Hulusi Akar und Yaşar Güler haben die Beschlüsse des Hohen Militärrats unterschrieben

Oberst Muzaffer Çoban, der alle diese Sitzungen des Hohen Militärrats sehr gut kennt, sagt vor Gericht Folgendes:

    "Nun, auf Seite 430 der Anklageschrift steht, dass die Mehrheit der 2011 und danach beförderten Generaladmirale angeblich Mitglieder von F..O. sind. Offiziell steht das schon da, wir sehen, dass es in allen geschrieben steht. Es ist nun offiziell klar, wer an diesen Treffen teilnimmt. Es ist klar, wer auf den Sitzungen befördert wird und mit welchen Stimmen sie befördert werden. Es ist auch klar, wer die Ernennungsentscheidungen nach der Beförderung billigt. Ein Beispiel: Hulusi Akar, der damalige Zweite Generalstabschef, war in den Jahren 2012 und 2013 Generalsekretär des Hohen Militärrats. Der Generalsekretär des Hohen Rates trägt die volle Verantwortung für die Durchführung der Sitzung. Er ist für die Durchführung der Erhebungen und die Leitung des Prozesses verantwortlich. Hulusi Akar nahm auch an den nächsten Sitzungen des Hohen Rates als Befehlshaber der Landstreitkräfte teil.

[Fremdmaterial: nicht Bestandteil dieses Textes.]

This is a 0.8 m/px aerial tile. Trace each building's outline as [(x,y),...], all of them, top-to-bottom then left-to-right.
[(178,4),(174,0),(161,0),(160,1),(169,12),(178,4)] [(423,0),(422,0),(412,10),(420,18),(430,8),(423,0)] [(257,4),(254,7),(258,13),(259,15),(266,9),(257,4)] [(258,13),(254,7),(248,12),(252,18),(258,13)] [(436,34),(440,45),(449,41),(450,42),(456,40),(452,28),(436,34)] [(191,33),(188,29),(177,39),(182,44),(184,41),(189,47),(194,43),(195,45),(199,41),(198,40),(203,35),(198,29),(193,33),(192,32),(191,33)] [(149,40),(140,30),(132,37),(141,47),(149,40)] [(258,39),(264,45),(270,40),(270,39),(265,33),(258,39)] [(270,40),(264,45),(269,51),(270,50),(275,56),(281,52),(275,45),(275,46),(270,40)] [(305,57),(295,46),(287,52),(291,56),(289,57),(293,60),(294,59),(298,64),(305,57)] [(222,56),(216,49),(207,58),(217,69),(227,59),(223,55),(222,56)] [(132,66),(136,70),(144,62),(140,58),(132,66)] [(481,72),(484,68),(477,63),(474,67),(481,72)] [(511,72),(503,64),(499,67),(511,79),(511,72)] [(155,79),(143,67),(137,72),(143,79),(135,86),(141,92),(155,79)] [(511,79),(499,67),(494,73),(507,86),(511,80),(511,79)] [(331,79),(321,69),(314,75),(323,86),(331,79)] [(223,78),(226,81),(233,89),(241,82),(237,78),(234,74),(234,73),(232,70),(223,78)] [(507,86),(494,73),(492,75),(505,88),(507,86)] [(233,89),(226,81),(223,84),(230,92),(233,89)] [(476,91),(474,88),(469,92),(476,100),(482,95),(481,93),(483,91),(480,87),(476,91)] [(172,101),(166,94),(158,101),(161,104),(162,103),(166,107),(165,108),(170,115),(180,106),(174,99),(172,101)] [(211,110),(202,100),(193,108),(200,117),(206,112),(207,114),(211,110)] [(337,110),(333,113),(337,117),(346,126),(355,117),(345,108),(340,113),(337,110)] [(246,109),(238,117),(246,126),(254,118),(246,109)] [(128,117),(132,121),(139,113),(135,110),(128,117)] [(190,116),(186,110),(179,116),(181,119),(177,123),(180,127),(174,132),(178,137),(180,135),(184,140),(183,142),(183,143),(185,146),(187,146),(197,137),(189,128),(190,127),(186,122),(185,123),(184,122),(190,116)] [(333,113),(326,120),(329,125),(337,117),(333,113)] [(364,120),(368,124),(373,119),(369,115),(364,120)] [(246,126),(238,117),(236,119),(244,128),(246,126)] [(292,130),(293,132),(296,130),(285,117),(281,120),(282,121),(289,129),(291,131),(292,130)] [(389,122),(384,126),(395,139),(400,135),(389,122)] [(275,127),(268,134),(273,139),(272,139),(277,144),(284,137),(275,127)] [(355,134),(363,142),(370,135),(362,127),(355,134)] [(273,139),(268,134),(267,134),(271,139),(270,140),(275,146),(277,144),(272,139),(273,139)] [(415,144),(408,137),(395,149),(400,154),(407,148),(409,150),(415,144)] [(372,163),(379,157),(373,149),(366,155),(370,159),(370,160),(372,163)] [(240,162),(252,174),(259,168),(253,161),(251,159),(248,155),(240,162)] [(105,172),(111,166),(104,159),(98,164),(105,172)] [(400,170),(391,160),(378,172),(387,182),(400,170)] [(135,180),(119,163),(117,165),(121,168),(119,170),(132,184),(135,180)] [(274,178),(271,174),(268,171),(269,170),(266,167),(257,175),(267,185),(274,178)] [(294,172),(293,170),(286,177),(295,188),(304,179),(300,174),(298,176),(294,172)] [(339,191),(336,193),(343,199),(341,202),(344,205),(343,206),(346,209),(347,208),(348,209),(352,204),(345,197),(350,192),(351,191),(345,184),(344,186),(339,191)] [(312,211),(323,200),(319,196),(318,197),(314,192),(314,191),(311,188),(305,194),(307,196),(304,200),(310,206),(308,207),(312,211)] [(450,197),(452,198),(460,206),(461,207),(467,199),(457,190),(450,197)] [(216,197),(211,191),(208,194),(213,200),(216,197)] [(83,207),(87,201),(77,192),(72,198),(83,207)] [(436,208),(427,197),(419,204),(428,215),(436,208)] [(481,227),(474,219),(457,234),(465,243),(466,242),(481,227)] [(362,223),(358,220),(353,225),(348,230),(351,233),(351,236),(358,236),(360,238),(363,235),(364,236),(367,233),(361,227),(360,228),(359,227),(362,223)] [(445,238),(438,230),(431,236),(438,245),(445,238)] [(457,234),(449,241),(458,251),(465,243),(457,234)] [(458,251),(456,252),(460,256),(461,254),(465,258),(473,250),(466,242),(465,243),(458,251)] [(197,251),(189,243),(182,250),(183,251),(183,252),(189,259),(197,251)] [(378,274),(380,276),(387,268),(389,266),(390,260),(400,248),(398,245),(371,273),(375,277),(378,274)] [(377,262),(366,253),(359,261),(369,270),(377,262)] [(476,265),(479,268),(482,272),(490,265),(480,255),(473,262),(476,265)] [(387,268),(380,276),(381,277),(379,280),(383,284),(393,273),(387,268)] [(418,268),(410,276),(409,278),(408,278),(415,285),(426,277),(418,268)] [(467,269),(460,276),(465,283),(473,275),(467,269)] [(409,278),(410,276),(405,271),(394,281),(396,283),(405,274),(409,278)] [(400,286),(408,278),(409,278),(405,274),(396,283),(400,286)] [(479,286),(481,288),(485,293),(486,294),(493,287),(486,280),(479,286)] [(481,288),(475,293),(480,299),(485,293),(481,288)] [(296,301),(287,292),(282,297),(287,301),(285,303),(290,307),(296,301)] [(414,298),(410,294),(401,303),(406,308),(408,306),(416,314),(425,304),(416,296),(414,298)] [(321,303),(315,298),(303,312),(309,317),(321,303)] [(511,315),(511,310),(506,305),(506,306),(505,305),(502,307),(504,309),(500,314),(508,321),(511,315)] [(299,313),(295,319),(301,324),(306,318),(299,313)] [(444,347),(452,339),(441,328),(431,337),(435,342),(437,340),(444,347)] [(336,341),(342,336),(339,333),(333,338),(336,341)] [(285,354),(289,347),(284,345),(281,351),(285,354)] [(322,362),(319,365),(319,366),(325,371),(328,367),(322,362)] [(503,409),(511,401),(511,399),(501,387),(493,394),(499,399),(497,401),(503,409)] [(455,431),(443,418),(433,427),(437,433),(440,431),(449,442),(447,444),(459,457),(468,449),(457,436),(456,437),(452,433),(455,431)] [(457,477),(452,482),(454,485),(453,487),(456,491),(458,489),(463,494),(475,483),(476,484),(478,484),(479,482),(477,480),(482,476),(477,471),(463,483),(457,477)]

    Bei den Sitzungen in den Jahren 2014 und 2015 war der Generalsekretär der zweite Vorsitzende, Yaşar Güler. Was den Vorsitzenden des Hohen Rates betrifft, so war dieselbe Person 12 Jahre lang, von 2003 bis 2014, Vorsitzender des Hohen Rates und ist Ministerpräsident. Wenn also die Staatsanwaltschaft in der Anklageschrift den Vorwurf erhebt, dass die von den Mitgliedern des Hohen Rates gewählten Personen komplett F...'ists sind und 150 von ihnen den Putsch durchgeführt haben, dann sollte die Staatsanwaltschaft eine Anklage gegen diese Mitglieder erheben. Aber es wurde keine Anklage gegen sie erhoben. Solange gegen diese Leute nicht ermittelt wird, ist es nicht fair, die Leute anzuklagen, die sich in der Nacht des 15. Juli irgendwie im Hauptquartier aufgehalten haben, in nichts verwickelt waren und keine Gewalt angewendet haben."

Der Gefreite des Generals wurde verhört, aber Hulusi Akar und Yaşar Güler nicht.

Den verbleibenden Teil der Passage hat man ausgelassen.